# Is it possible to install ZFS Root on sparc64 (SunFire v240)? FBSD8.2



## Zazar (Jun 21, 2011)

I have a SunFire v240 with four 70G disks. Is it possible to install only ZFS root on sparc64 in FreeBSD 8.2? 

Or should I create UFS boot with ZFS on one disk and add the other three to a pool? In the future will there be a possibility to use StorEdge3300 with 5x36G and 2x146G - how should I add them? :stud


----------



## SirDice (Jun 21, 2011)

If I look at the sources I don't see support for ZFS in the loader.

http://www.freebsd.org/cgi/cvsweb.cgi/src/sys/boot/


----------



## sossego (Jun 22, 2011)

http://lists.freebsd.org/pipermail/freebsd-sparc64/2008-February/005378.html

Follow the entire thread. Someone did it.

Yes, I was curious. I am aware that ZFS can be booted from root- I'm looking for the reference- there's no reason why it can't be done on sparc64. See link above.


----------



## sossego (Jun 22, 2011)

http://freebsd.1045724.n5.nabble.com/ZFS-root-partition-td4162397.html


You may want to contact the FreeBSD sparc64 list.


----------



## randux (Jun 29, 2011)

Zazar said:
			
		

> I have a SunFire v240 with four 70G disks. Is it possible to install only ZFS root on sparc64 in FreeBSD 8.2?



Yes.

From console: boot cdrom - text

Edit: sorry, brain freeze. That was for Solaris. I'm sorry, I don't know the answer for FreeBSD. I just did a regular 8.2 install and didn't see any ZFS options. I guess you could probably do it from the installer when you create filesystems but I wasn't looking for it because I am used to pre ZFS BSD installs.



			
				Zazar said:
			
		

> Or should I create UFS boot with ZFS on one disk and add the other three to a pool?



What? What does UFS boot with ZFS on one disk mean? The installer cares about the root and making it bootable. You can add all the disks and create all the ZFS configuration you want after you install.

When you do a text install you get the option of which drive(s) to use as the root pool. You should select at least 2 drives for a root mirror.

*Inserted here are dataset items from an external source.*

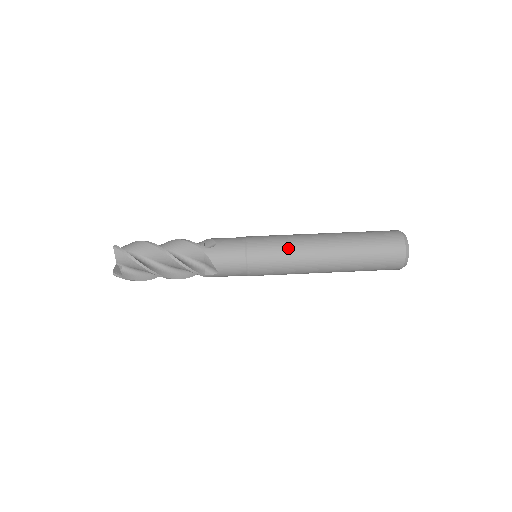
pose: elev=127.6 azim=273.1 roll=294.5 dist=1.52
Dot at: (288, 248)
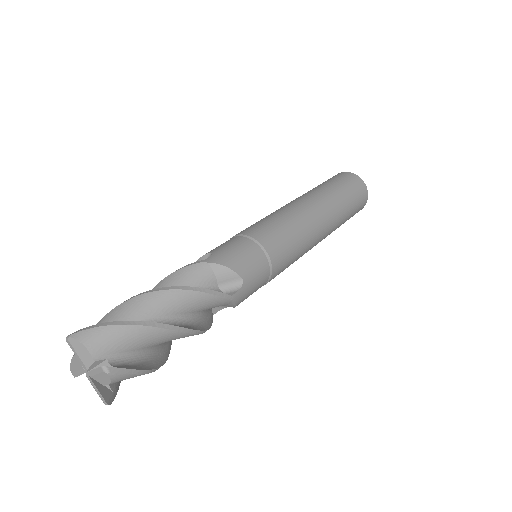
Dot at: (282, 216)
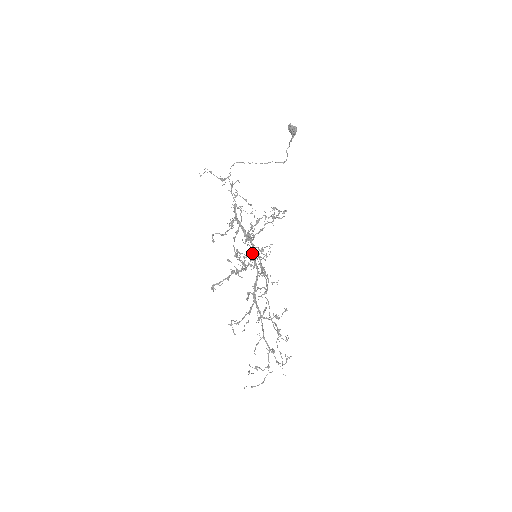
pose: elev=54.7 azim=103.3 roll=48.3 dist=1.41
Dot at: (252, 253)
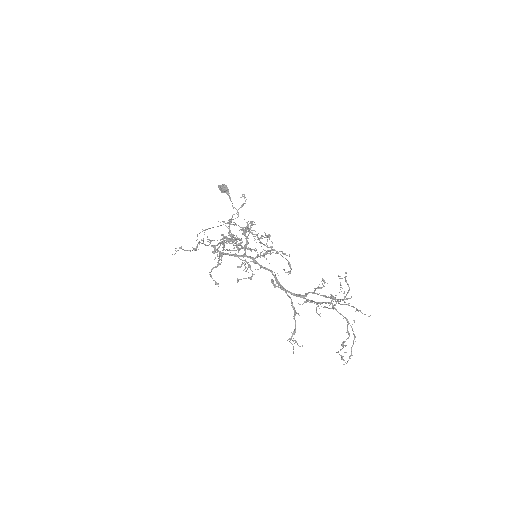
Dot at: (253, 261)
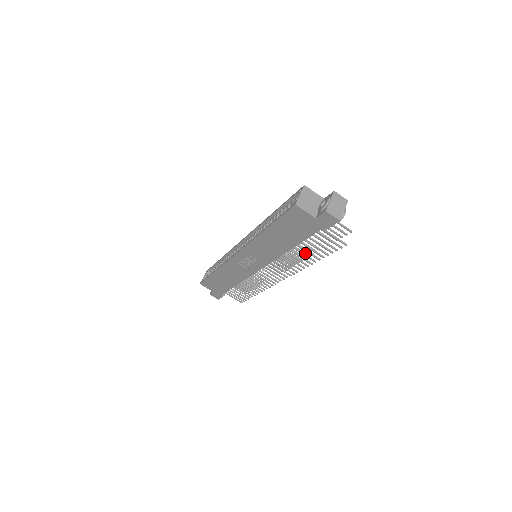
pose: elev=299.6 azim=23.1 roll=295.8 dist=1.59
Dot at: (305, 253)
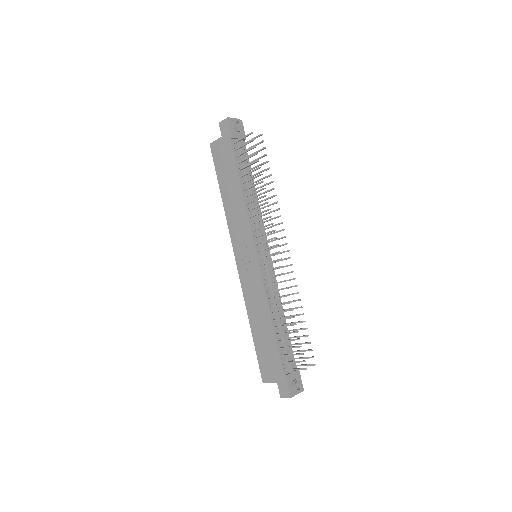
Dot at: (273, 203)
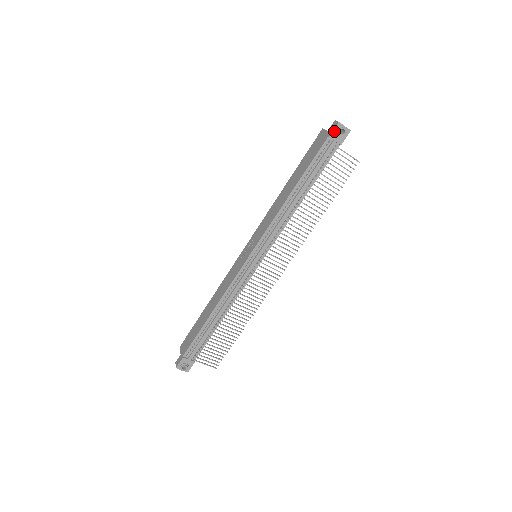
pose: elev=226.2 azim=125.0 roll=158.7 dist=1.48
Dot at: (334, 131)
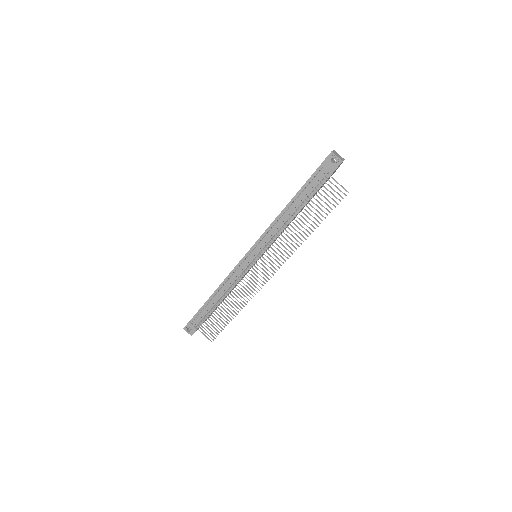
Dot at: (327, 159)
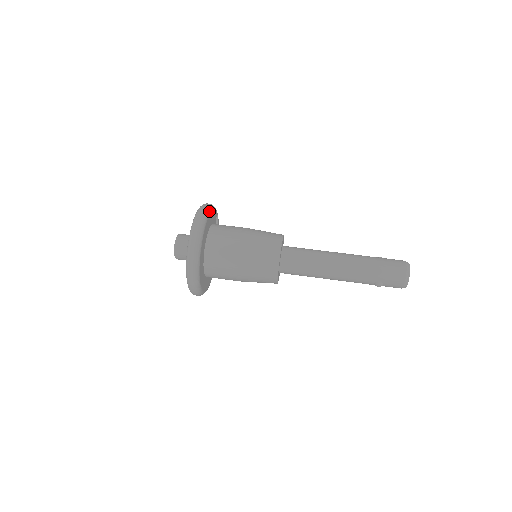
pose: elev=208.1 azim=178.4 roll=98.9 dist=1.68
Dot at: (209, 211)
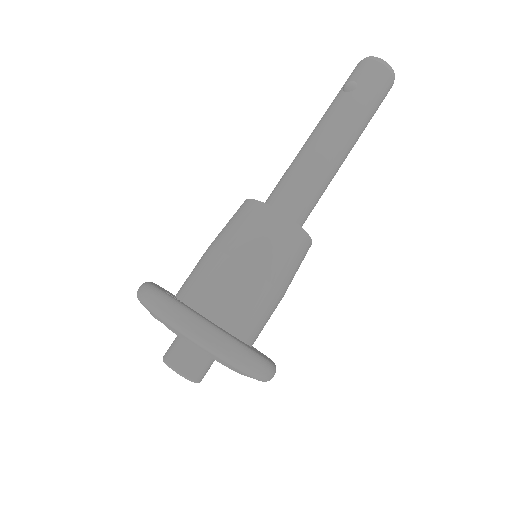
Dot at: (230, 338)
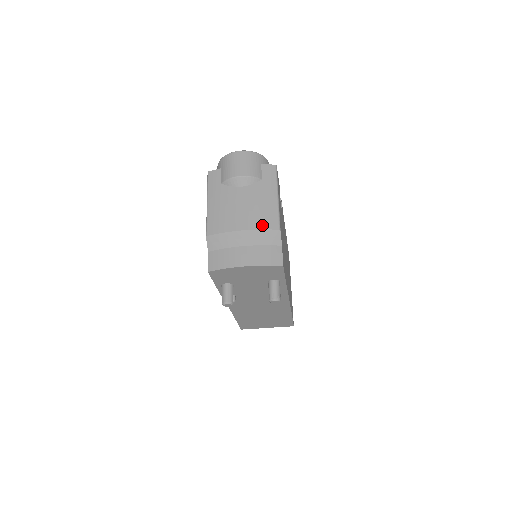
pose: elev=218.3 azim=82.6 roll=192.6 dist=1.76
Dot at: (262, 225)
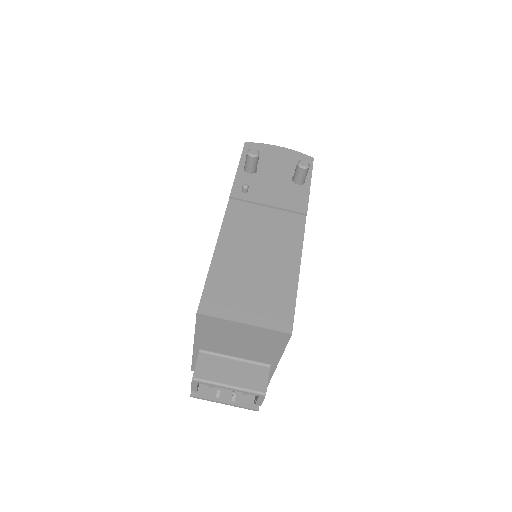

After you install you can add drives to the root pool (two should be enough though) or create other zfs pools or mountpoints.



			
				Zazar said:
			
		

> In the future will there be a possibility to use StorEdge3300 with 5x36G and 2x146G - how should I add them?



I don't know whether the StorEdge is just a pure NAS appliance or whether it has an OS under it. If it's NAS you cannot add it, you will have to use NFS or CIFS etc. to use the storage. It remains external to your system.


----------